**What the task asks**
Copy every one of the records below line for line, keeping each character unchanged.

▬▬▬

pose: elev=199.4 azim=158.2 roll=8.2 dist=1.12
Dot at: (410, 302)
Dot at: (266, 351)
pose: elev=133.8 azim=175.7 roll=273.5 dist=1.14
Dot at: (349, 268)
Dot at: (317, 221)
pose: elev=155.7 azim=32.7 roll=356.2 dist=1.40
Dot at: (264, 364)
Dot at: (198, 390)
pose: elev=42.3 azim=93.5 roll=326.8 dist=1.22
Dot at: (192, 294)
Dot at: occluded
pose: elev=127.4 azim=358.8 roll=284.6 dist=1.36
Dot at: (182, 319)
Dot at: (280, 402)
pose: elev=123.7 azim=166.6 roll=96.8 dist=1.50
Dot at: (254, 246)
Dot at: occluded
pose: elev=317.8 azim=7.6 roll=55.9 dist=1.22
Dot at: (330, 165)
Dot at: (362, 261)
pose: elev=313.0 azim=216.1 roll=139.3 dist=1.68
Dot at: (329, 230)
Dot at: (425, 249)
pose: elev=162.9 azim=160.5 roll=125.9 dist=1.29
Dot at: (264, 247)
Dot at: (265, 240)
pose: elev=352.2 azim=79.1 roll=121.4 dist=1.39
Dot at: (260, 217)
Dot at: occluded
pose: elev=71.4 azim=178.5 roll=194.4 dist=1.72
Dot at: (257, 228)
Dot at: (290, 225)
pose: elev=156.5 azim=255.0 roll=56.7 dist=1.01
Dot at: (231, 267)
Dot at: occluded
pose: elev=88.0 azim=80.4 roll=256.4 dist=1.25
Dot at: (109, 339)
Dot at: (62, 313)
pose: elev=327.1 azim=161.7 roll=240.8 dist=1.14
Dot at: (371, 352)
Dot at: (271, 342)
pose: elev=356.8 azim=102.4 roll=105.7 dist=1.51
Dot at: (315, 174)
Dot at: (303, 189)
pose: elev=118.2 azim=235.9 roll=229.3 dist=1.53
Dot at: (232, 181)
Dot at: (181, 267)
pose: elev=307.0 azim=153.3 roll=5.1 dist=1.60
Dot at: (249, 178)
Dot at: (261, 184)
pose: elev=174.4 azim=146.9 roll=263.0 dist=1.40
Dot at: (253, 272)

▬▬▬

**Answer for the task**
pose: elev=199.4 azim=158.2 roll=8.2 dist=1.12
Dot at: (410, 302)
Dot at: (266, 351)
pose: elev=133.8 azim=175.7 roll=273.5 dist=1.14
Dot at: (349, 268)
Dot at: (317, 221)
pose: elev=155.7 azim=32.7 roll=356.2 dist=1.40
Dot at: (264, 364)
Dot at: (198, 390)
pose: elev=42.3 azim=93.5 roll=326.8 dist=1.22
Dot at: (192, 294)
Dot at: occluded
pose: elev=127.4 azim=358.8 roll=284.6 dist=1.36
Dot at: (182, 319)
Dot at: (280, 402)
pose: elev=123.7 azim=166.6 roll=96.8 dist=1.50
Dot at: (254, 246)
Dot at: occluded
pose: elev=317.8 azim=7.6 roll=55.9 dist=1.22
Dot at: (330, 165)
Dot at: (362, 261)
pose: elev=313.0 azim=216.1 roll=139.3 dist=1.68
Dot at: (329, 230)
Dot at: (425, 249)
pose: elev=162.9 azim=160.5 roll=125.9 dist=1.29
Dot at: (264, 247)
Dot at: (265, 240)
pose: elev=352.2 azim=79.1 roll=121.4 dist=1.39
Dot at: (260, 217)
Dot at: occluded
pose: elev=71.4 azim=178.5 roll=194.4 dist=1.72
Dot at: (257, 228)
Dot at: (290, 225)
pose: elev=156.5 azim=255.0 roll=56.7 dist=1.01
Dot at: (231, 267)
Dot at: occluded
pose: elev=88.0 azim=80.4 roll=256.4 dist=1.25
Dot at: (109, 339)
Dot at: (62, 313)
pose: elev=327.1 azim=161.7 roll=240.8 dist=1.14
Dot at: (371, 352)
Dot at: (271, 342)
pose: elev=356.8 azim=102.4 roll=105.7 dist=1.51
Dot at: (315, 174)
Dot at: (303, 189)
pose: elev=118.2 azim=235.9 roll=229.3 dist=1.53
Dot at: (232, 181)
Dot at: (181, 267)
pose: elev=307.0 azim=153.3 roll=5.1 dist=1.60
Dot at: (249, 178)
Dot at: (261, 184)
pose: elev=174.4 azim=146.9 roll=263.0 dist=1.40
Dot at: (253, 272)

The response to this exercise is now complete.